Hi All,
Thanks in advance for anyone who can shed a light on this issue.
We have an EMC storage that hosts ESXi and Hyper-V. During firmware update (VAAI related), ESXi hosts had no issue but Hyper-V host lost all LUNs except one. We have Hyper-V cluster managed by failover cluster manager. On one of the Hyper-V host, B01, only
one LUN was there. After B01 was restarted manually, all VMs were back up running.
Storage support people advised that all upgrade was clean per their logs. Also ESXi hosts were running fine. Now that the Hyper-V Hosts are running ok, but still I like to know what happened. My guess is maybe BL01 locked LUNs for some reason and BL01 can't
provide service either in the mean time. Any comment or idea on this? Thanks.
B01 system log:
10:21 am
The description for Event ID 37 from source mpio cannot be found. Either the component that raises this event is not installed on your local computer or the installation is corrupted. You can
install or repair the component on the local computer.
If the event originated on another computer, the display information had to be saved with the event.
The following information was included with the event:
\Device\MPIODisk2
Microsoft DSM
The resource loader failed to find MUI file
10:30:42 am
Event ID: 70
Initiator failed to connect to the target. Target IP address and TCP Port number are given in dump data.
10:42:54 am
Event ID: 5120
Cluster Shared Volume 'Volume5' ('Cluster Disk 4') is no longer available on this node because of 'STATUS_VOLUME_DISMOUNTED(c000026e)'. All I/O will temporarily be queued
until a path to the volume is reestablished.
10:43:06 am
Event ID: 20
Connection to the target was lost. The initiator will attempt to retry the connection.
11:46:32 am
Event ID: 113
Failed to allocate VMQ for NIC 4B8980C7-7EAC-449D-B614-5B0B00993C8D--449703B5-1D3A-4F4D-86F4-AD1147583C35 (Friendly Name: VFILE) on switch 6813D4F6-D891-4A4C-8037-CDF2B5DF5219
(Friendly Name: Villa Cluster Logical Switch). Reason - Maximum number of VMQs supported on the Protocol NIC is exceeded. Status = Insufficient system resources exist to complete the API.
12:24:45 pm
Event ID:5120
Cluster Shared Volume 'Volume3' ('Cluster Disk 5') is no longer available on this node because of 'STATUS_MEDIA_WRITE_PROTECTED(c00000a2)'. All I/O will temporarily be queued
until a path to the volume is reestablished.
12:27:36 pm
Event ID: 39
Initiator sent a task management command to reset the target. The target name is given in the dump data.
12:28:24 PM
Event ID: 153
The IO operation at logical block address 0xed8c5b50 for Disk 3 was retried.
12:28:24 pm
Event ID: 140
The system failed to flush data to the transaction log.
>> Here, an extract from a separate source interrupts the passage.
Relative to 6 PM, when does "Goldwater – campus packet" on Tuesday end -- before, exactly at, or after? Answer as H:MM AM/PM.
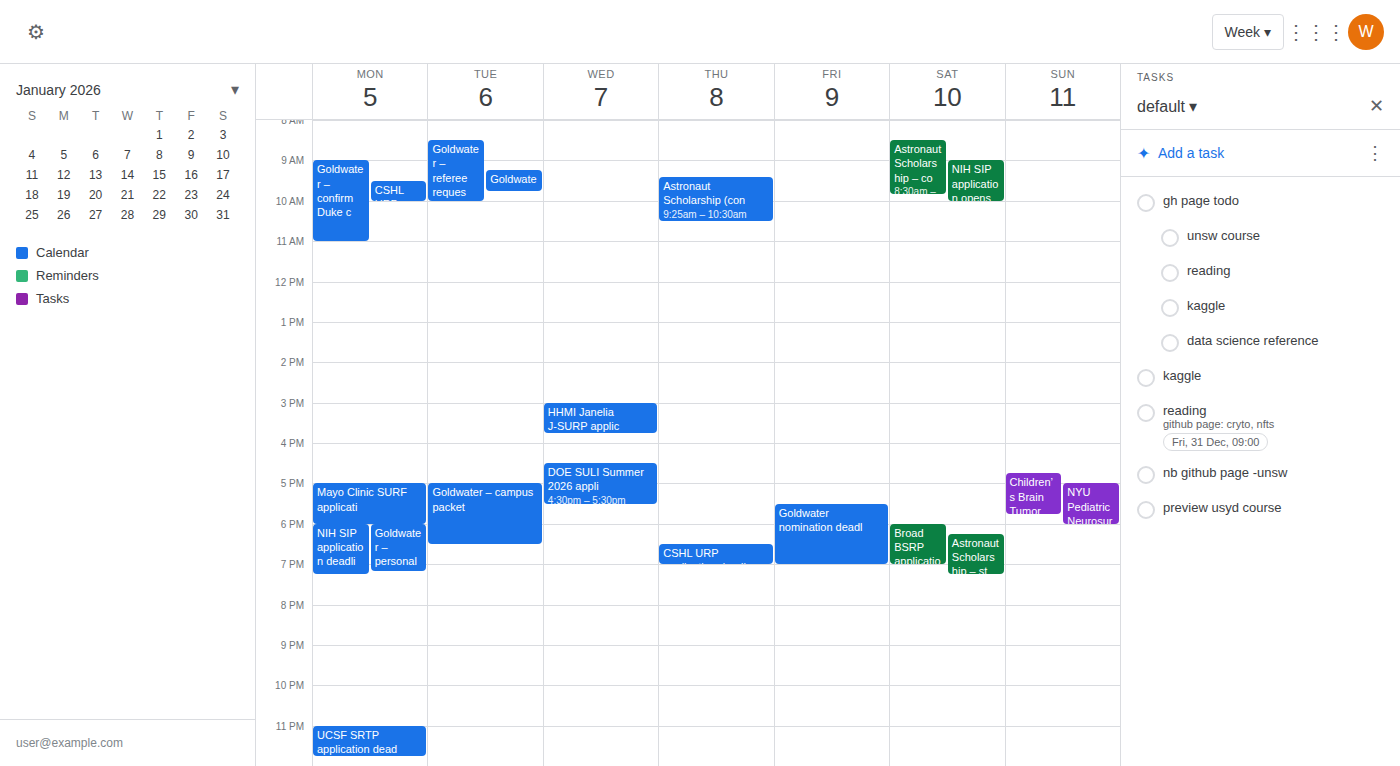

Corruption may occur in VolumeId: LUN3, DeviceName: \Device\HarddiskVolume586.
(STATUS_DEVICE_NOT_CONNECTED)
12:28:24 pm
Event ID: 15
The device, \Device\Harddisk4\DR4, is not ready for access yet.
12:28:24 pm
Event ID: 5120
Cluster Shared Volume 'Volume4' ('Cluster Disk 6') is no longer available on this node because of 'STATUS_DEVICE_NOT_CONNECTED(c000009d)'. All I/O will temporarily be queued
until a path to the volume is reestablished.
12:28:24 pm
Event ID: 5121
Cluster Shared Volume 'Volume5' ('Cluster Disk 4') is no longer directly accessible from this cluster node. I/O access will be redirected to the storage device over the network
to the node that owns the volume. If this results in degraded performance, please troubleshoot this node's connectivity to the storage device and I/O will resume to a healthy state once connectivity to the storage device is reestablished.
12:28:24 PM
Event ID: 140
The system failed to flush data to the transaction log. Corruption may occur in VolumeId: LUN3, DeviceName: \Device\HarddiskVolume586.
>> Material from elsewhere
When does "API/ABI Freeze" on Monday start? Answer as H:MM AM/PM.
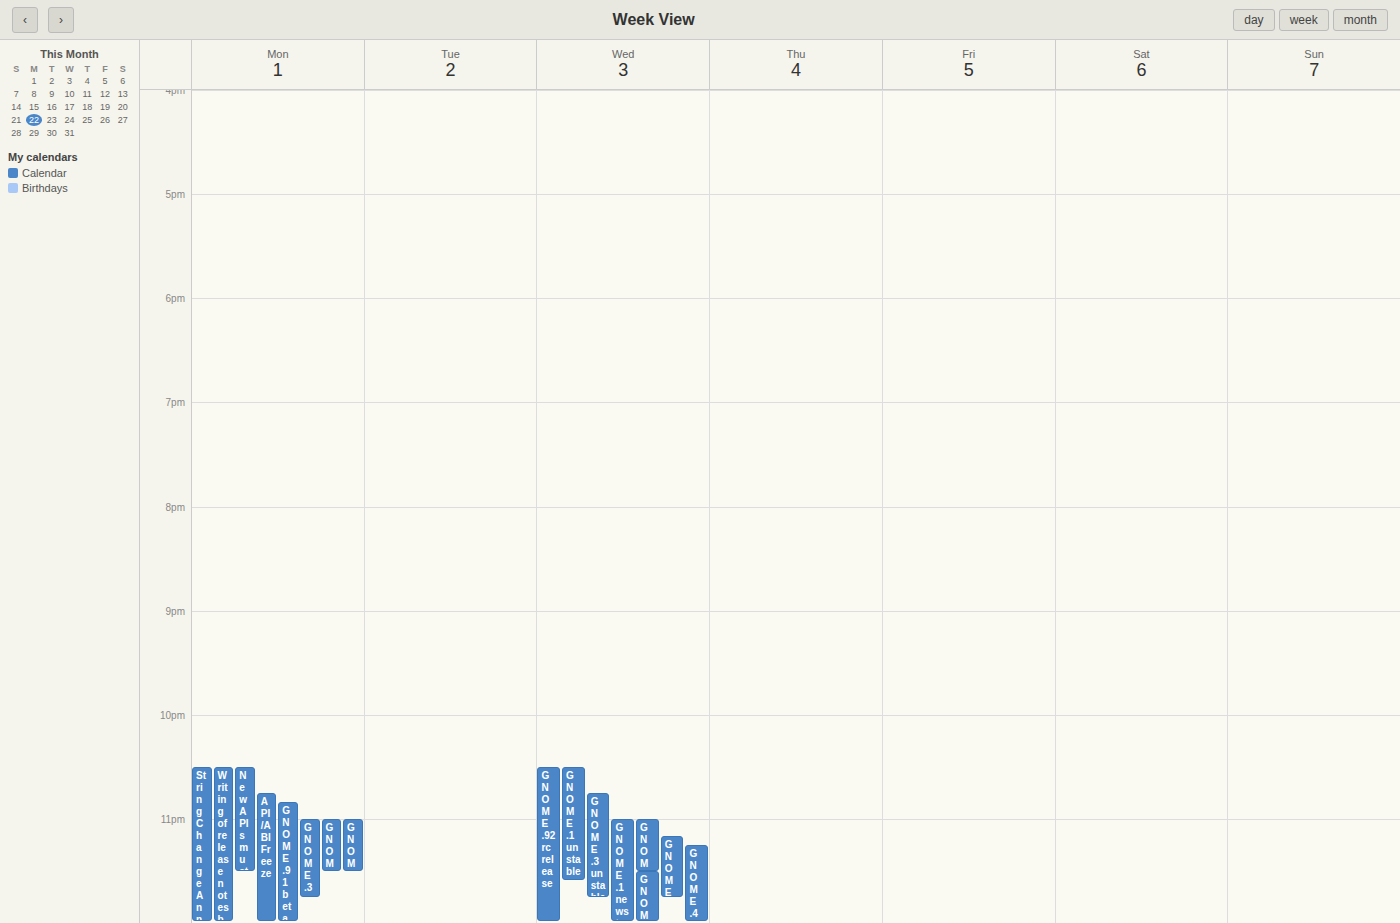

(A device which does not exist was specified.)
12:30:16 pm
Event ID: 1230
Cluster resource 'SCVMM TSR1' (resource type 'Virtual Machine', DLL 'vmclusres.dll') did not respond to a request in a timely fashion. Cluster health detection will attempt to automatically recover
by terminating the Resource Hosting Subsystem (RHS) process running this resource. This may affect other resources hosted in the same RHS process. The resources will then be restarted.
The suspect resource 'SCVMM TSR1' will be marked to run in an isolated RHS process to avoid impacting multiple resources in the event that this resource failure occurs again.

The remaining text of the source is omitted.